• _Work order_
Pull out each line of the data that contains the word "quality", matching case exactly.

• _Provided material_
↓

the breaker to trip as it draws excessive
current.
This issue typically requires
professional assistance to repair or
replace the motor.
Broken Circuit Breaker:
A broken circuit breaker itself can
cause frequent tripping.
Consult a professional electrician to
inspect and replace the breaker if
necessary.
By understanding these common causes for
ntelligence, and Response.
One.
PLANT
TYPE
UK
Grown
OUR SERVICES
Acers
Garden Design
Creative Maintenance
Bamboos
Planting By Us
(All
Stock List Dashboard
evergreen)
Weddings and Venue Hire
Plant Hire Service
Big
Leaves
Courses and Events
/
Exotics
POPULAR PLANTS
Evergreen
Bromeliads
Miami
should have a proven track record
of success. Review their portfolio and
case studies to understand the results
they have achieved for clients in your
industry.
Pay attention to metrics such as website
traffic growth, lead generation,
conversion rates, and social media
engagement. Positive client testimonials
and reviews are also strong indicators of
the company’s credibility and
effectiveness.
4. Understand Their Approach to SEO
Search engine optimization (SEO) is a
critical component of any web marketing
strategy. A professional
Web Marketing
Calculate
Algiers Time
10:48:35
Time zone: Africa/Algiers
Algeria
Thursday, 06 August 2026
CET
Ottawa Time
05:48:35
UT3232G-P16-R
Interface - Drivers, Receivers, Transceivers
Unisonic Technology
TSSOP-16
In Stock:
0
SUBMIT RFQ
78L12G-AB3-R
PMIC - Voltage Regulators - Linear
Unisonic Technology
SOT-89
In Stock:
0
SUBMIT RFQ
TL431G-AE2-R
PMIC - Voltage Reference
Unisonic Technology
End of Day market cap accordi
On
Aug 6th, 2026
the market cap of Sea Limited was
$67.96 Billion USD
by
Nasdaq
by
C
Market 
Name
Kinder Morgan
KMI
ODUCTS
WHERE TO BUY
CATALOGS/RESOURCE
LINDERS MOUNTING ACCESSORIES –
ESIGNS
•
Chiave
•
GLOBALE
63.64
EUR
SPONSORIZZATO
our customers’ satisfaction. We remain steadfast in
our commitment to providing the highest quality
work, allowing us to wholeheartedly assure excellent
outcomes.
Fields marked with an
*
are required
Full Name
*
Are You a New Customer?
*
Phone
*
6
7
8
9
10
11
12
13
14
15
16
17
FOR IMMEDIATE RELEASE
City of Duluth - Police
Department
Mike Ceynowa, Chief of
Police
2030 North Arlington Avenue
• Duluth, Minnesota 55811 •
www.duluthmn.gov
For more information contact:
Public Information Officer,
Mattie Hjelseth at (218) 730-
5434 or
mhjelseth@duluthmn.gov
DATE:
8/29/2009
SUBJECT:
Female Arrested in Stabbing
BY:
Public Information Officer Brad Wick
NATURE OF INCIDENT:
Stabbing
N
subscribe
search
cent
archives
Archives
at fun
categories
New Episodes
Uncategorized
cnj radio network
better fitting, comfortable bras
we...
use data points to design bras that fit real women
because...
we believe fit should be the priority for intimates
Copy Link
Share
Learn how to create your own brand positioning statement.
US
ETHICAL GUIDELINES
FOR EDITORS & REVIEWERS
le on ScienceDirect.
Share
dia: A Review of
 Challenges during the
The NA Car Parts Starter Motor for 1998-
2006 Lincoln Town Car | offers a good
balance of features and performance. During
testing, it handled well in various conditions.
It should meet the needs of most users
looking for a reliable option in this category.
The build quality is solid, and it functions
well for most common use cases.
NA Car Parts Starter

↑

• _Answer to the exercise_
our commitment to providing the highest quality
The build quality is solid, and it functions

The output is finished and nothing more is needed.